Extra safety measures proposed

The FDA wants food-handling companies, including processors, shippers and sellers, to keep records of what they bought, from whom they bought it and where they sent the products. The goal is to create a chain of information from raw materials entering a plant to finished goods on the supermarket shelf.

Susan Stout, vice president for federal affairs of the Grocery Manufacturers of America, said the government is asking for more data than the industry can supply.

Making the FDA’s system work would mean an enormous upgrade in tracking, to the point at which a route salesperson would have to list every item delivered and every item removed during restocking, down to “the little teeny things with six crackers in it,” Stout said. There are no systems to do this, she said.

Existing computer programs can track some of the data sought, said Leslie Rupp, a corporate account manager in the food and beverage unit of Siemens Energy and Automation, a U.S. branch of the German-based electronics and industrial conglomerate.
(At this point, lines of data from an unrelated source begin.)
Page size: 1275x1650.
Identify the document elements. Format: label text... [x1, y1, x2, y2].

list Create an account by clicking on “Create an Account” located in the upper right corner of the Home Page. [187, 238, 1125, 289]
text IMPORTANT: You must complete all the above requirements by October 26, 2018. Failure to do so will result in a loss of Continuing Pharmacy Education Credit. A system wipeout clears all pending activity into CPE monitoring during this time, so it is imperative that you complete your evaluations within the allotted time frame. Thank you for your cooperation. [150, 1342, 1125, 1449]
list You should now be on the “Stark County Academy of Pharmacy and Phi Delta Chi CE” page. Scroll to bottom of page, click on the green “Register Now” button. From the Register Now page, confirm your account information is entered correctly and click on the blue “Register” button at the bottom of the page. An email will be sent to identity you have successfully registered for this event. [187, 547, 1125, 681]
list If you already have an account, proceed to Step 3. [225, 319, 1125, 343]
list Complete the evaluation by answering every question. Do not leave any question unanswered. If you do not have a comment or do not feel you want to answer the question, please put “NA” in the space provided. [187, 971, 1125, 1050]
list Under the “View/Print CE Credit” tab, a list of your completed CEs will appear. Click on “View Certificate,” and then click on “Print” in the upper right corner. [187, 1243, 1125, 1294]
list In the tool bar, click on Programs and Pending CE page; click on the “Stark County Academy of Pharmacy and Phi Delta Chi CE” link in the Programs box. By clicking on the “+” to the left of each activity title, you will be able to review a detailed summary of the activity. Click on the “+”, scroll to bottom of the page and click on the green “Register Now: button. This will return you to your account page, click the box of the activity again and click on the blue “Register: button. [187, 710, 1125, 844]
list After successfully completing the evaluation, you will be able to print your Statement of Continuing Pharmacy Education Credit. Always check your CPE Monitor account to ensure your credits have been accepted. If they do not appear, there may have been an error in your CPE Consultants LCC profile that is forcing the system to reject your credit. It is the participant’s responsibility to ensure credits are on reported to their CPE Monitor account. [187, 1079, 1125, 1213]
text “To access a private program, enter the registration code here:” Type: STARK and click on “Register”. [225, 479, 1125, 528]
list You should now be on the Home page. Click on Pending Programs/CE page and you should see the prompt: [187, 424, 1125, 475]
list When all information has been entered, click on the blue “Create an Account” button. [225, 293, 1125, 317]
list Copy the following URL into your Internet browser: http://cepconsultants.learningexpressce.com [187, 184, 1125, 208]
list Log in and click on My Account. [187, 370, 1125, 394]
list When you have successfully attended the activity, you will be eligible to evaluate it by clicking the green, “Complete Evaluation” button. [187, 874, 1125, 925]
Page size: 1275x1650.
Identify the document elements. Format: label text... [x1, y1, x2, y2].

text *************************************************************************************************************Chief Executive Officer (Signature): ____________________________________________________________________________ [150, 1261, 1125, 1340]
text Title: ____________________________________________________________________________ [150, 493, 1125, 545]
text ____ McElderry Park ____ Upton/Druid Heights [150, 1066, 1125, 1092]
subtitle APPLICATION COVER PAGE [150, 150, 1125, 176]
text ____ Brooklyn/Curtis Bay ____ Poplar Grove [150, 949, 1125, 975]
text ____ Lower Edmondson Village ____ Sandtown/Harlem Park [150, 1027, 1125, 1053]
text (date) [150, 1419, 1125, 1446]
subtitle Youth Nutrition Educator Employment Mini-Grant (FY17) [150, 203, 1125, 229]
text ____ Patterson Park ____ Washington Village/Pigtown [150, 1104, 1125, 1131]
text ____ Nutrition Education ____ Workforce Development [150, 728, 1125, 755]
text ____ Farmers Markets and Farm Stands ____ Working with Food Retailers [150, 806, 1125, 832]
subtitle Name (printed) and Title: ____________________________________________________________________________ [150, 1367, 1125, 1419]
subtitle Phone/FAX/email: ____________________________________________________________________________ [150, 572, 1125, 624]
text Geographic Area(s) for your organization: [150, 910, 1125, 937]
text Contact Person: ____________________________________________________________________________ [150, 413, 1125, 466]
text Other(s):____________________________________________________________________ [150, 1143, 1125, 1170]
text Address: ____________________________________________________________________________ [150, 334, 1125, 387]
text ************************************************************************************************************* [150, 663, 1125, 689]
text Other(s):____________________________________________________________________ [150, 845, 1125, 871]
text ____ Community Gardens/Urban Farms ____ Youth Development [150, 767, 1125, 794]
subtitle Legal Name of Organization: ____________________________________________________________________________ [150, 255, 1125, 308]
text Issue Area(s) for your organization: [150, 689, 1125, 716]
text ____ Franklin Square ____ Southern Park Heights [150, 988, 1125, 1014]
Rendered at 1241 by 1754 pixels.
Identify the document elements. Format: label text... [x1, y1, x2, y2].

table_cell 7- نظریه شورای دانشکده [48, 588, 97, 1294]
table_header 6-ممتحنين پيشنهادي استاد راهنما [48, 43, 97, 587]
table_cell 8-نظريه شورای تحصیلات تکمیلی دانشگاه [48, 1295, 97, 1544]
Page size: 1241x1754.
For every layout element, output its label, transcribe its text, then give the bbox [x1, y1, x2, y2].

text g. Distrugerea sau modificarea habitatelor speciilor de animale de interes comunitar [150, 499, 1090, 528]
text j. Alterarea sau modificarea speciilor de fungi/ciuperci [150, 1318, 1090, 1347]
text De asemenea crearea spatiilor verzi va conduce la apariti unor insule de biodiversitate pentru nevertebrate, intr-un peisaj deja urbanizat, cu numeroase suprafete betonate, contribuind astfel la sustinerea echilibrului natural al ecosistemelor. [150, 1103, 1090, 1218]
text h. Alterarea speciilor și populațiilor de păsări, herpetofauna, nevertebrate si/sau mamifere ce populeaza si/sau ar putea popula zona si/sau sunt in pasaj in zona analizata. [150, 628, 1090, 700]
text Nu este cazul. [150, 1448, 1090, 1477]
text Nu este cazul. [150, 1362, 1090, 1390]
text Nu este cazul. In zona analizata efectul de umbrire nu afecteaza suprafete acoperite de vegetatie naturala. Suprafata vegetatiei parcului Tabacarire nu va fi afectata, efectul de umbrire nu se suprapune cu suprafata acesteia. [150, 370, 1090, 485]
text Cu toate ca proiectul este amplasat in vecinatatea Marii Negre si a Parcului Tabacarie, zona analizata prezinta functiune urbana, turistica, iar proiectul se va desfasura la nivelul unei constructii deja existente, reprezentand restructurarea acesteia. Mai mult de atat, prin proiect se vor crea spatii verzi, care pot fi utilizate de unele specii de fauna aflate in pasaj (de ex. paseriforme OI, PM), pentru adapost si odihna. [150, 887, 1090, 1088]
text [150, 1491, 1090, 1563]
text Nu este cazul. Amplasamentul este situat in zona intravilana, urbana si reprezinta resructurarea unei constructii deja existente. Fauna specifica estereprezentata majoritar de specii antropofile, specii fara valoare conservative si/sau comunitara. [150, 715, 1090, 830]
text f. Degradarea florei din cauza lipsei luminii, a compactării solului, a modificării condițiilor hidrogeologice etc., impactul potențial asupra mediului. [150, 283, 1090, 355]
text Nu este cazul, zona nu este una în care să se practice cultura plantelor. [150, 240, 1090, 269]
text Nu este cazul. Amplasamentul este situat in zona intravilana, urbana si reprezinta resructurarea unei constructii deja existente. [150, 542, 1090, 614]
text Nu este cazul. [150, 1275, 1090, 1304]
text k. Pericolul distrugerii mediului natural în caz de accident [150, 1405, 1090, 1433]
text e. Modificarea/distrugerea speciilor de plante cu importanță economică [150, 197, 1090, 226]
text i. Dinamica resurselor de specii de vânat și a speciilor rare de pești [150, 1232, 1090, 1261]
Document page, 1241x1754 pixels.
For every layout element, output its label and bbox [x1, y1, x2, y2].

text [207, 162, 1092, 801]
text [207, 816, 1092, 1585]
Siemens’ systems let companies record such things as their raw materials and the results of their product testing, Rupp said. The software can record identities of suppliers and business purchasers, but it can cost $40,000 per terminal, which puts it out of range of smaller companies, he said.

Companies reluctant

Most companies rely on paper records as well as what they store in their own computers, Rupp said.

The FDA wants to be able to trace tainted ingredients back to their suppliers. To do this, it wants companies to provide it with records of their ingredients. Companies are reluctant to reveal that without assurances that the information will not find its ways to competitors, Stout said. To food companies, some ingredients can be trade secrets, she said. Flavorings and spices do not have to be disclosed on product labels.

Food companies also object to the FDA’s demand for a fast response. The agency wants companies to produce records in four hours if the demand is made during daytime business hours. If the alert comes earlier or later, the business would have eight hours.

“There has to be some flexibility here,” because companies might not be able to meet those deadlines, Stout said. Getting all the data on a big case might take a full day, her group said.

DeWaal said the industry is capable of doing what the FDA wants, but that many companies do not want to put much effort into data collection.